もちろん、金融商品の運用に関しては自己責任が原則です。
とは言っても、金融機関や他人の勧められるままの商品を購入してしまう事もあるでしょう。

しかし、インターネット証券会社で運用をしていると、自分で納得した商品を購入するというケースが多くなると思います。これが、自主的な投資につながってくると思います。
また、仮に損失を被ったとしても、その理由を分析し次回に生かすことができます。
他人のせいにすることもありません。
そのため結果的に、運用のスキルも上がっていくように思います。

自主的と言っても、投資信託による長期積立投資は、特に高度なスキルを必要とする場面はありません。
金融機関や他人の意見は参考に、自身の判断で続けていくことが大切だと思います。

自主的な資産運用では、目論見書をよく見ること

大切な資金、自分の資金がどこに、どの様な方法で運用されているのかを把握する事は大切です。
投資信託で運用の場合、必ず確認をしたいのは、「目論見書(投資信託説明書)」です

目論見書には、その投資信託の特色や運用方針、運用先、投資リスク、手数料など、重要な情報が満載です
インターネットの証券会社で投資信託を購入するときでも、目論見書を見たとチェックする必要があります。

ここに一例として、SBI証券で2024年4月22日~26日の販売実績ランキング1位、
三菱UFJ国際投信の、「eMAXISS Slim 全世界株式(オール・カントリー)」の投資信託説明書(交付目論見書)をご紹介します。

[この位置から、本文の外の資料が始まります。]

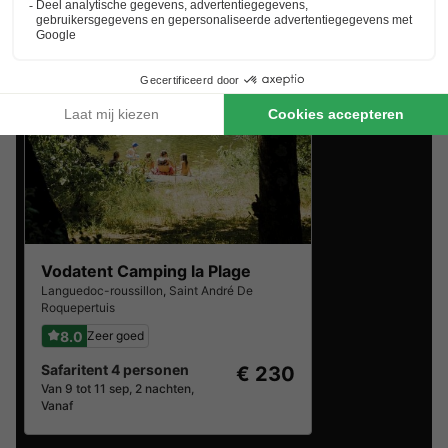
Ontdek de selectie van parken in de buurt van Saint Just
D'ardeche die door onze gasten als beste zijn beoordeeld
Vodatent Camping la Plage
Languedoc-roussillon
,
Saint André De
Roquepertuis
8.0
Zeer goed
Safaritent 4 personen
€ 230
Van 9 tot 11 sep, 2 nachten,
Vanaf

この目論見書、一見難しそうなので、よく見ずにチェックだけしてスルーしてしまいそうです。
しかし、自分の投じた資金が、どの国にどの程度、あるいはどの会社に、どの様な方針で運用されているか。
あるいは、手数料がどの程度引かれているのか..実際見てみると、意外に分かりやすく書かれています。
これは、本来であれば知っておきたい情報ですよね。

目論見書は目を皿のようにして隅々まで読む必要はありません。
重要な部分だけをチェックして、自分の資金がどのような形で運用されているのか、最低限認識しておいていただきたいと思います。
そうすることで、腹に落ちた投資を長く続けることができると思います。

インターネット証券会社で、じっくり長期の資産運用を

このように、インターネット証券会社で運用をすることには、様々なメリットがあります。
確かに、口座の開設や初回の購入商品の選定など、最初は面倒な部分があるかも知れません。
しかし、それさえ乗り越えれば、その後マメにチェックする必要もありません。
年に数回程度、運用成果を確認する程度で良いでしょう。
それを長期間継続する事で、ゆっくりと成果が表れてくると思います

新NISA制度の開始は、自主的な資産運用を始める絶好のチャンスです。
金融機関の窓口に頼るのではなく、是非自分で、インターネット証券会社で口座開設を進めてみてください

なお、当オフィスでは、インターネット証券会社で資産運用をスタートする方のためのサポートプランもあります。
そちらでは原則インターネット証券会社を利用した資産運用をお勧めしています。
最初だけ相談料は発生しますが、その後長く続く資産運用がより納得感の高いものになると思います。
ご興味あれば是非お問合せ下さい。

なお、今回はインターネット証券会社のメリットについてお伝えしました。
新NISA制度の活用法や注意点などについては、今後随時まとめて行きたいと思います。

 

※記事の中で特定の証券会社・特定の投資信託商品について記載がありますが、投資は自己責任において実施してください。